Medical University of South Carolina, Charleston, SC, USA.

Objective(s): Ventricular assist device (VAD) support in failing Glenn circulation has historically yielded poor outcomes, prompting programs to seek alternative strategies such as Glenn takedown to a systemic-to-pulmonary artery shunt or Fontan conversion. We recently employed a strategy utilizing high VAD flow to support patients with failing Glenn physiology without surgically altering their pulmonary blood flow (PBF).
Methods: This study is a single center retrospective review of patients who had previously undergone a bidirectional Glenn (cavopulmonary connection) for single ventricle heart disease, and subsequently developed refractory heart failure requiring VAD support.

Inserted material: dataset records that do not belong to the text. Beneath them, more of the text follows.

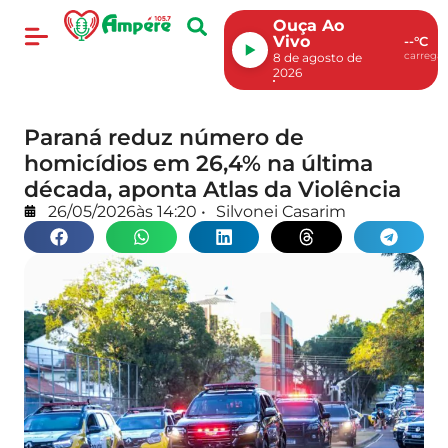
Ouça Ao
Vivo
--°C
carregan
8 de agosto de
2026
Paraná reduz número de
homicídios em 26,4% na última
década, aponta Atlas da Violência
26/05/2026
às
14:20
•
Silvonei Casarim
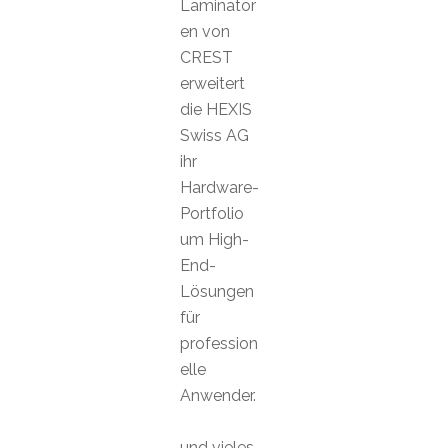
Laminator
en von
CREST
erweitert
die HEXIS
Swiss AG
ihr
Hardware-
Portfolio
um High-
End-
Lösungen
für
profession
elle
Anwender.
und vieles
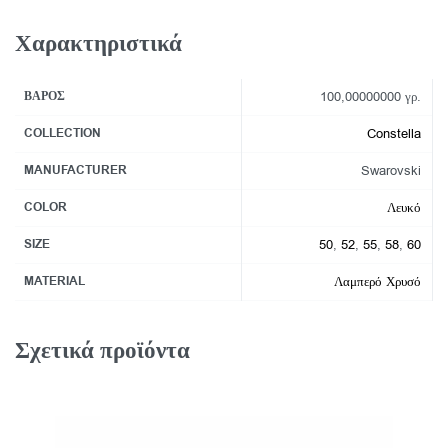
Χαρακτηριστικά
ΒΆΡΟΣ
100,00000000 γρ.
COLLECTION
Constella
MANUFACTURER
Swarovski
COLOR
Λευκό
SIZE
50
,
52
,
55
,
58
,
60
MATERIAL
Λαμπερό Χρυσό
Σχετικά προϊόντα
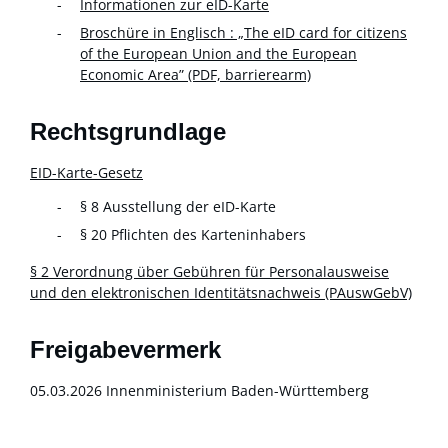
Informationen zur eID-Karte
Broschüre in Englisch : „The eID card for citizens
of the European Union and the European
Economic Area” (PDF, barrierearm)
Rechtsgrundlage
EID-Karte-Gesetz
§ 8 Ausstellung der eID-Karte
§ 20 Pflichten des Karteninhabers
§ 2 Verordnung über Gebühren für Personalausweise
und den elektronischen Identitätsnachweis (PAuswGebV)
Freigabevermerk
05.03.2026
Innenministerium Baden-Württemberg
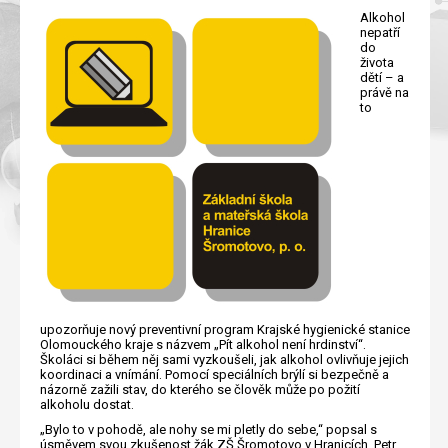
Alkohol
nepatří
do
života
dětí – a
právě na
to
upozorňuje nový preventivní program Krajské hygienické stanice
Olomouckého kraje s názvem „Pít alkohol není hrdinství“.
Školáci si během něj sami vyzkoušeli, jak alkohol ovlivňuje jejich
koordinaci a vnímání. Pomocí speciálních brýlí si bezpečně a
názorně zažili stav, do kterého se člověk může po požití
alkoholu dostat.
„Bylo to v pohodě, ale nohy se mi pletly do sebe,“ popsal s
úsměvem svou zkušenost žák ZŠ Šromotovo v Hranicích, Petr,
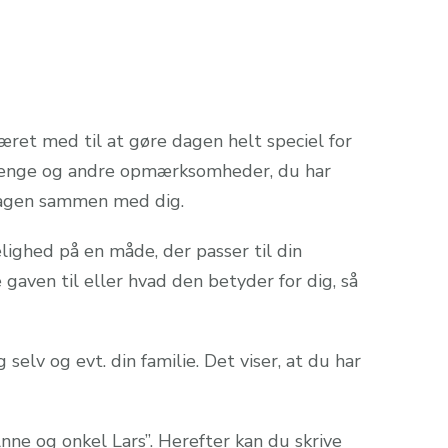
 været med til at gøre dagen helt speciel for
, penge og andre opmærksomheder, du har
 dagen sammen med dig.
lighed på en måde, der passer til din
gaven til eller hvad den betyder for dig, så
lv og evt. din familie. Det viser, at du har
nne og onkel Lars”. Herefter kan du skrive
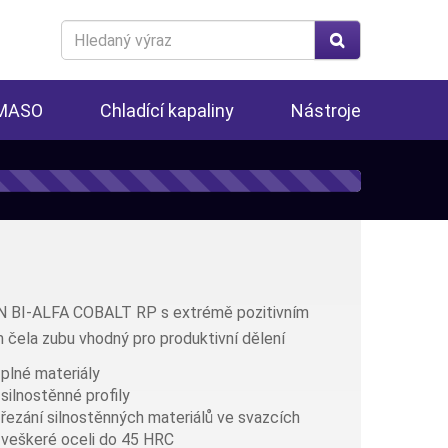
Search
for
 MASO
Chladící kapaliny
Nástroje
BI-ALFA COBALT RP s extrémě pozitivním
 čela zubu vhodný pro produktivní dělení
 plné materiály
 silnostěnné profily
 řezání silnostěnných materiálů ve svazcích
 veškeré oceli do 45 HRC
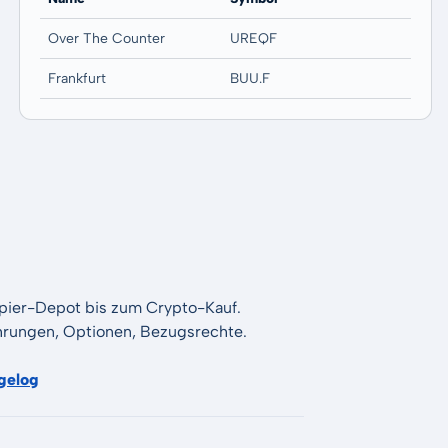
Over The Counter
UREQF
Frankfurt
BUU.F
apier-Depot bis zum Crypto-Kauf.
Währungen, Optionen, Bezugsrechte.
gelog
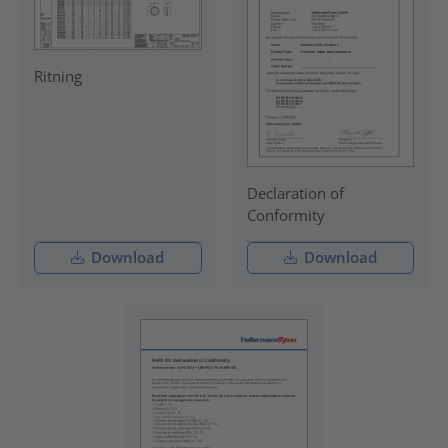
Ritning
Declaration of
Conformity
Download
Download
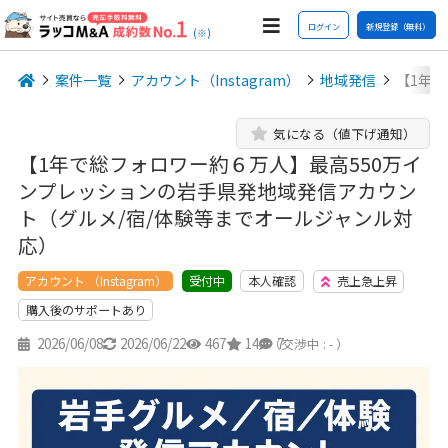
ログイン
新規登録（無料）
(※)
案件一覧
アカウント（Instagram）
地域発信
【1年
気になる（値下げ通知）
【1年で総フォロワー約６万人】最高550万イ
ンプレッションの岩手県発地域発信アカウン
ト（グルメ/宿/体験等までオールジャンル対
応）
アカウント （Instagram）
本人確認
売上急上昇
受付中
購入後のサポートあり
2026/06/08
2026/06/22
467
14
7
（交渉中 : - ）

Results: Four patients, three with hypoplastic left heart syndrome and one with tricuspid atresia, underwent Berlin VAD placement on high-flow cardiopulmonary bypass (>3.0 L/min/m2). One patient underwent ventricular apical cannulation and three patients underwent right atrial cannulation. No patient had accessory PBF. Due to hypoxia two patients required VA ECMO to separate from bypass, and were subsequently transitioned to VAD at 68 and 80 hours. VAD flows have been maintained at a mean indexed flow of 4.7 L/min/m2. There has been no mortality, major bleeding, neurologic or renal injury, and all patients demonstrated improved growth. One patient was successfully transplanted after 44 days of VAD support. The remaining patients are currently well supported in room air awaiting transplant. This represents a cumulative 419 days of VAD support.
Conclusions: Ventricular assist device support of the failing Glenn circulation can be successfully and safely achieved without Glenn takedown, shunt placement, or Fontan conversion by utilizing a high flow VAD strategy.